Title: Three decades of change: exploring colonial legacies and shifts within processes of admission at South African Universities of Technology
Description:
Given South Africa’s complex legacy of inequality, access to higher education remains a priority for the government, higher education institutions and the public.
And while significant progress has been made in terms of increased participation and expanded opportunities, particularly at Universities of Technology (UoTs), disparities remain.
This particular type of institution has played a key role in contributing to the redress agenda through their less stringent admission requirements, but they remain underexamined in broader higher education literature.
Despite these contributions, marginalised or working-class communities in rural and impoverished areas continue to face significant challenges in accessing higher education.

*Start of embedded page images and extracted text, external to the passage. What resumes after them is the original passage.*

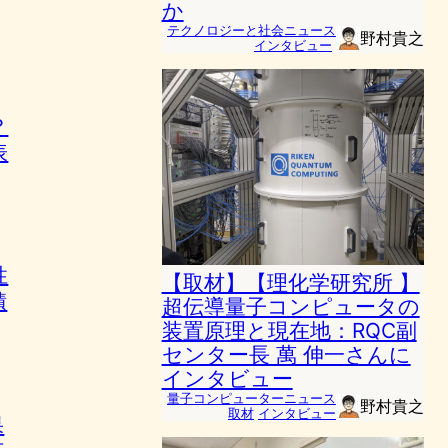
か
テクノロジーと社会ニュース
野村貴之
インタビュー
？
表
性
【取材】【理化学研究所 】
積
超伝導量子コンピュータの
装置原理と現在地：RQC副
センター長 萬 伸一さんに
インタビュー
量子コンピューターニュース
野村貴之
取材
インタビュー
果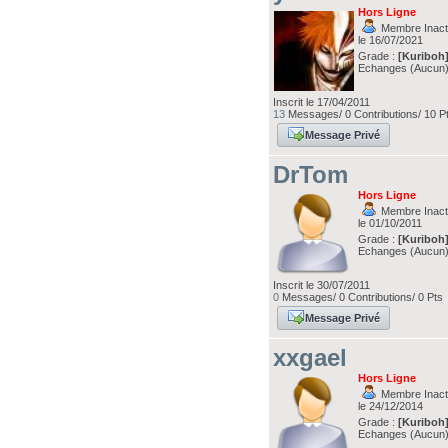
Hors Ligne
Membre Inacti
le 16/07/2021
Grade :
[Kuriboh
Echanges (Aucun
Inscrit le 17/04/2011
13
Messages/ 0 Contributions/ 10 P
Message Privé
DrTom
Hors Ligne
Membre Inacti
le 01/10/2011
Grade :
[Kuriboh
Echanges (Aucun
Inscrit le 30/07/2011
0
Messages/ 0 Contributions/ 0 Pts
Message Privé
xxgael
Hors Ligne
Membre Inacti
le 24/12/2014
Grade :
[Kuriboh
Echanges (Aucun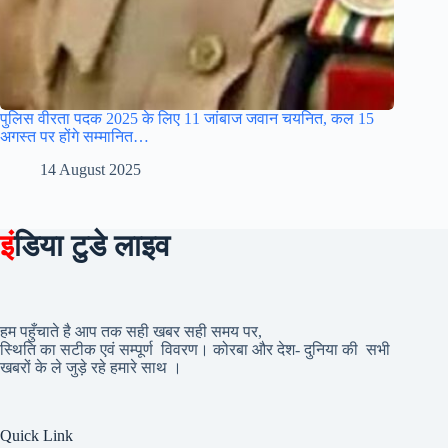
पुलिस वीरता पदक 2025 के लिए 11 जांबाज जवान चयनित, कल 15
अगस्त पर होंगे सम्मानित…
14 August 2025
इं
डिया टुडे लाइव
हम पहुँचाते है आप तक सही खबर सही समय पर,
स्थिति का सटीक एवं सम्पूर्ण विवरण। कोरबा और देश- दुनिया की सभी
खबरों के ले जुड़े रहे हमारे साथ ।
Quick Link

Set against a global backdrop where similar patterns of admission have emerged, it becomes important to understand how and why the processes of admission in UoTs have emerged through the last three decades.
In so doing, this study seeks to contribute to the conversation around social justice in higher education, offering insights that could reshape the understanding of why things are the way they are.
This study draws on Critical Realism more broadly and the tools of Social Realism specifically to explore how South Africa’s particular colonial legacy remains one of many hidden mechanisms on which we build our reality.
Using various documentation and qualitative data generated through interviews, which was analysed using Social Realism’s morphogenetic framework, I have endeavoured to tell the story of how, Universities of Technologies and their processes of admission have changed over the last three decades.
In so doing I have shown, through using a metaphor of ‘The House Modernity Built’ how although much change has happened, hidden structures and cultures have worked to maintain a certain status quo, thereby constraining redress.
This study has outlined the emergence of UoTs and their processes of admission as we understand them today.
Through this I have presented an argument which suggests that the higher education sector continues to be structured in a hierarchical manner with UoTs located at the bottom.
Mechanisms manifesting from a broader neoliberal environment, such as the higher education funding formula and global university ranking systems have placed UoTs in a position where they need to ‘catch up’, having consequences on the way in which processes of admission have been conceptualised.
This has seen English becoming a marker of quality, and diploma offerings being replaced with degree equivalents carrying higher admission criteria, all of which work to compromise the redress needed in South African higher education.